Ahlaklı ve etik kampanyalardan da geçtim, bir işiniz var, iyi insanlar olmayabilirsiniz ama işinizi iyi yapın! Kameralara akıttığınız gözyaşının gerçek olmadığını biliyoruz. Ama o an, o gözyaşını görmeye ihtiyacımız var ve akıtmanız gerekiyor. Sırıtmanız değil. Ya da sizi mantığa çağırdığımızda, şaka yapmanıza değil, sarkastik cümlelere değil, sahte olsa da, çok iyi bir danışman elinden çıkmış, üzerine çalışılmış bir özeleştiriye ihtiyacımız var.

Hakikat, liyakat, katılımcı, çoğulcu demokrasi bize çok uzak kalmış olabilir ama en azından üzerinde çalışılmış yalanlarla muhatap olacak kadar değer görmeye hakkımız var.

Bu, bagajı fazla ağırlaşmış muhalefete, ince bir sitemdir. Umarım anlarlar.
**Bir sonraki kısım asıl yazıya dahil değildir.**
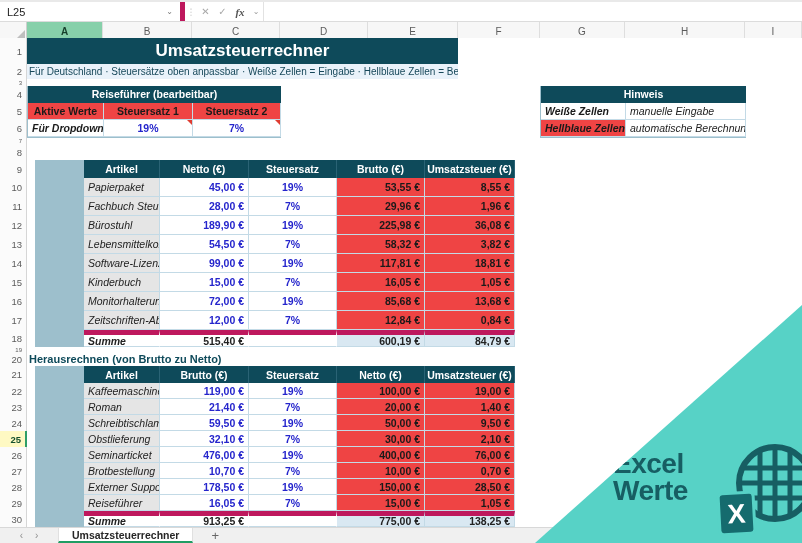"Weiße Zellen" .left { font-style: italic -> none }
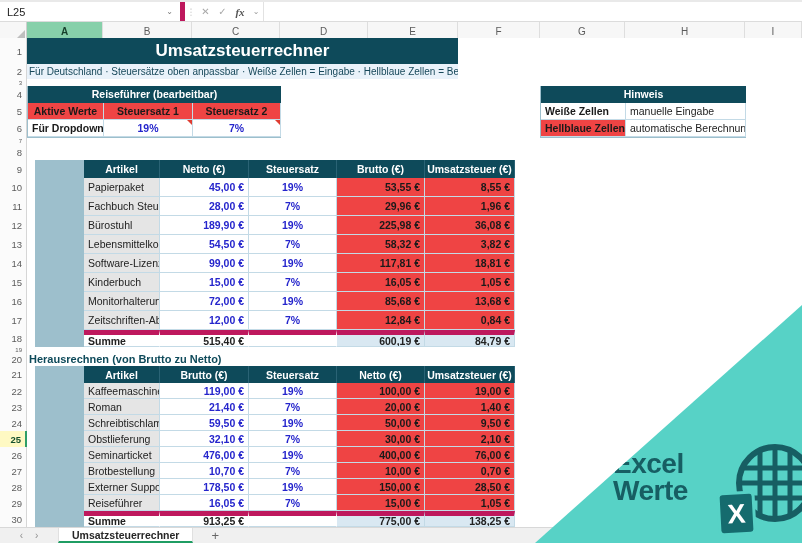"Hinzurechnen (von Netto zu Brutto)" div.sec-title { html: none -> <div>Hinzurechnen (von Netto zu Brutto)</div> }
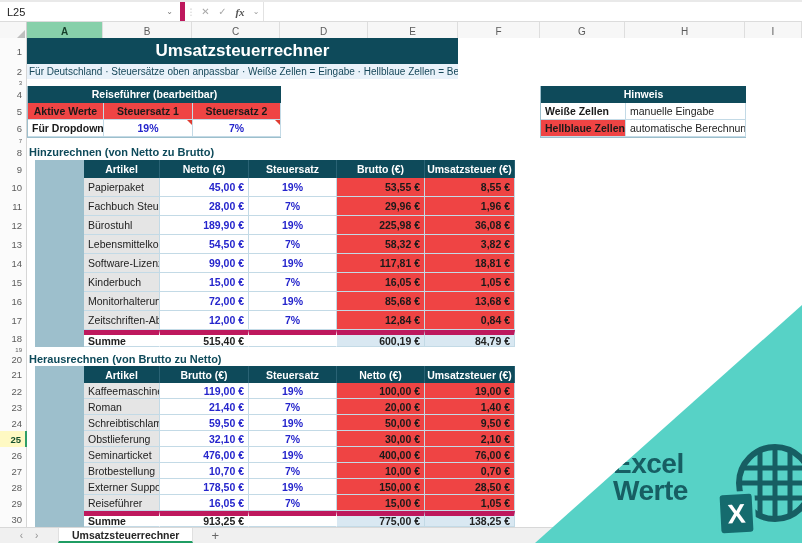"Artikel" .data-table { left: 35px -> 27px; padding-left: 48px -> none }
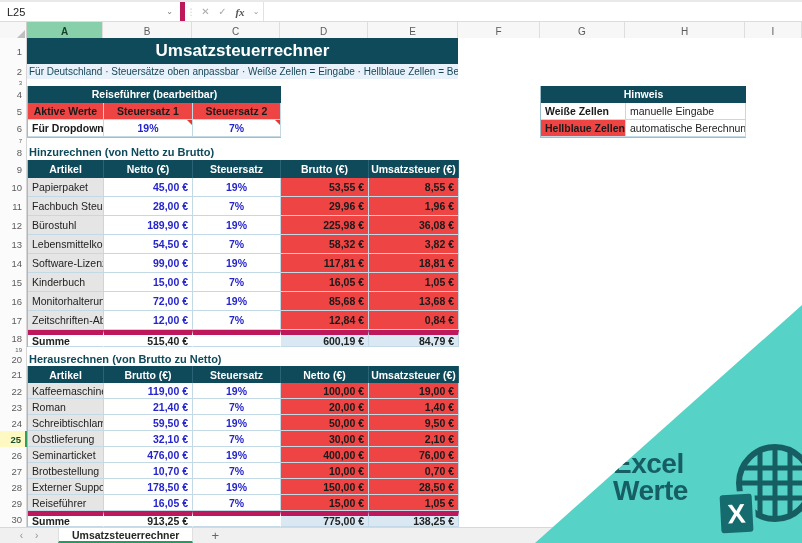"Summe" .sum { border-top: 5px solid #be185d -> 1px solid #be185d }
Burada filmin yönetmeni David Gordon Green’e, yapımcısına ve senaristlerine şu teşekkürü de borç bilirim. Tüm dünyada tanınan ünlü siyasi danışman ve kampanya stratejisti James Carville yerine bir kadın oyuncu kullanmak büyük bir cesaret. Dünyayı; adil, iyilikle dolu ve paylaşımcı bir halde görmeye ömrüm vefa etmeyecek sanırım. Bu mevcut koşullar altında iyiliği yayamıyorsak, cinsiyet eşitliğinde çıtayı değiştirmeliyiz.

Gerçek cinsiyet eşitliğini, kadın olduğumuz için kodlarımızda anaçlık, şefkat olduğu varsayımından vazgeçilerek, pozitif ayrımcılığa ihtiyaç duymadığımız, erkekler kadar tehlikeli, riskli, korkutucu ve profesyonel görünebildiğimizde kazanacağız.

Filmi izlerken, kadın bir stratejistin, iyilikten uzak olan işini, en iyi şekilde yaptığında dünyayı nasıl etkilediğini görünce, buna kani oldum.

Bir filmden iki toplumsal mesaj çıkardım kendime, size de aklınızda iz bırakan, bakış açınızı değiştiren bol sinemalı bir pazar dilerim.